● What to work on
Reproduce the records below with every occurrence of "Semester Project" replaced by "Course Project" and nothing else changed. Leave the pictures out of your answer.

● Exercise data

========

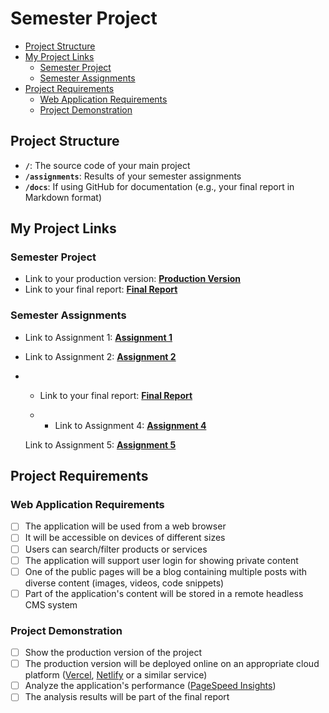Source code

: # Semester Project <!-- omit in toc -->

- [Project Structure](#project-structure)
- [My Project Links](#my-project-links)
  - [Semester Project](#semester-project)
  - [Semester Assignments](#semester-assignments)
- [Project Requirements](#project-requirements)
  - [Web Application Requirements](#web-application-requirements)
  - [Project Demonstration](#project-demonstration)

## Project Structure

- **`/`**: The source code of your main project
- **`/assignments`**: Results of your semester assignments
- **`/docs`**: If using GitHub for documentation (e.g., your final report in Markdown format)

## My Project Links

### Semester Project

- Link to your production version: [**Production Version**](URL_TO_PRODUCTION_VERSION) <!-- Replace with actual URL -->
- Link to your final report: [**Final Report**](URL_TO_FINAL_REPORT) <!-- Replace with actual URL -->
<!-- Add more as necessary -->

### Semester Assignments

- Link to Assignment 1: [**Assignment 1**](https://fesb-my.sharepoint.com/:v:/g/personal/jmamic02_fesb_hr/Ec0dbe_3hXBOm8p5DRLLnIABwRWxFKf4VLvikHaAabELuw?nav=eyJyZWZlcnJhbEluZm8iOnsicmVmZXJyYWxBcHAiOiJPbmVEcml2ZUZvckJ1c2luZXNzIiwicmVmZXJyYWxBcHBQbGF0Zm9ybSI6IldlYiIsInJlZmVycmFsTW9kZSI6InZpZXciLCJyZWZlcnJhbFZpZXciOiJNeUZpbGVzTGlua0NvcHkifX0&e=FhFkom) <!-- Replace with actual URL -->

- Link to Assignment 2: [**Assignment 2**](https://fesb-my.sharepoint.com/:w:/g/personal/jmamic02_fesb_hr/EeoSlfbXMLJMmkoRufGN0b4Bbp5COl3XfzVXUHdMalh4jQ?e=VWfNMv)
<!-- Add more assignments as necessary -->


- - Link to your final report: [**Final Report**](https://korisnicka-sucelja-pi.vercel.app/) <!-- Replace with actual URL -->
 
  - - Link to Assignment 4: [**Assignment 4**](https://www.figma.com/proto/iUN7XTGTXEssFOOMhstIc3/Untitled?node-id=1-2&node-type=frame&t=xR4Vatgv3sjTDzaO-1&scaling=scale-down-width&content-scaling=fixed&page-id=0%3A1)
   
  Link to Assignment 5: [**Assignment 5**](https://korisnicka-sucelja-pi.vercel.app/)
<!-- Add more assignments as necessary -->
## Project Requirements

### Web Application Requirements

- [ ] The application will be used from a web browser
- [ ] It will be accessible on devices of different sizes
- [ ] Users can search/filter products or services
- [ ] The application will support user login for showing private content
- [ ] One of the public pages will be a blog containing multiple posts with diverse content (images, videos, code snippets)
- [ ] Part of the application's content will be stored in a remote headless CMS system

### Project Demonstration

- [ ] Show the production version of the project
- [ ] The production version will be deployed online on an appropriate cloud platform ([Vercel](https://vercel.com), [Netlify](https://www.netlify.com/) or a similar service)
- [ ] Analyze the application's performance ([PageSpeed Insights](https://pagespeed.web.dev/))
- [ ] The analysis results will be part of the final report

========

● Task output
Source code

: # Course Project <!-- omit in toc -->

- [Project Structure](#project-structure)
- [My Project Links](#my-project-links)
  - [Course Project](#semester-project)
  - [Semester Assignments](#semester-assignments)
- [Project Requirements](#project-requirements)
  - [Web Application Requirements](#web-application-requirements)
  - [Project Demonstration](#project-demonstration)

## Project Structure

- **`/`**: The source code of your main project
- **`/assignments`**: Results of your semester assignments
- **`/docs`**: If using GitHub for documentation (e.g., your final report in Markdown format)

## My Project Links

### Course Project

- Link to your production version: [**Production Version**](URL_TO_PRODUCTION_VERSION) <!-- Replace with actual URL -->
- Link to your final report: [**Final Report**](URL_TO_FINAL_REPORT) <!-- Replace with actual URL -->
<!-- Add more as necessary -->

### Semester Assignments

- Link to Assignment 1: [**Assignment 1**](https://fesb-my.sharepoint.com/:v:/g/personal/jmamic02_fesb_hr/Ec0dbe_3hXBOm8p5DRLLnIABwRWxFKf4VLvikHaAabELuw?nav=eyJyZWZlcnJhbEluZm8iOnsicmVmZXJyYWxBcHAiOiJPbmVEcml2ZUZvckJ1c2luZXNzIiwicmVmZXJyYWxBcHBQbGF0Zm9ybSI6IldlYiIsInJlZmVycmFsTW9kZSI6InZpZXciLCJyZWZlcnJhbFZpZXciOiJNeUZpbGVzTGlua0NvcHkifX0&e=FhFkom) <!-- Replace with actual URL -->

- Link to Assignment 2: [**Assignment 2**](https://fesb-my.sharepoint.com/:w:/g/personal/jmamic02_fesb_hr/EeoSlfbXMLJMmkoRufGN0b4Bbp5COl3XfzVXUHdMalh4jQ?e=VWfNMv)
<!-- Add more assignments as necessary -->


- - Link to your final report: [**Final Report**](https://korisnicka-sucelja-pi.vercel.app/) <!-- Replace with actual URL -->
 
  - - Link to Assignment 4: [**Assignment 4**](https://www.figma.com/proto/iUN7XTGTXEssFOOMhstIc3/Untitled?node-id=1-2&node-type=frame&t=xR4Vatgv3sjTDzaO-1&scaling=scale-down-width&content-scaling=fixed&page-id=0%3A1)
   
  Link to Assignment 5: [**Assignment 5**](https://korisnicka-sucelja-pi.vercel.app/)
<!-- Add more assignments as necessary -->
## Project Requirements

### Web Application Requirements

- [ ] The application will be used from a web browser
- [ ] It will be accessible on devices of different sizes
- [ ] Users can search/filter products or services
- [ ] The application will support user login for showing private content
- [ ] One of the public pages will be a blog containing multiple posts with diverse content (images, videos, code snippets)
- [ ] Part of the application's content will be stored in a remote headless CMS system

### Project Demonstration

- [ ] Show the production version of the project
- [ ] The production version will be deployed online on an appropriate cloud platform ([Vercel](https://vercel.com), [Netlify](https://www.netlify.com/) or a similar service)
- [ ] Analyze the application's performance ([PageSpeed Insights](https://pagespeed.web.dev/))
- [ ] The analysis results will be part of the final report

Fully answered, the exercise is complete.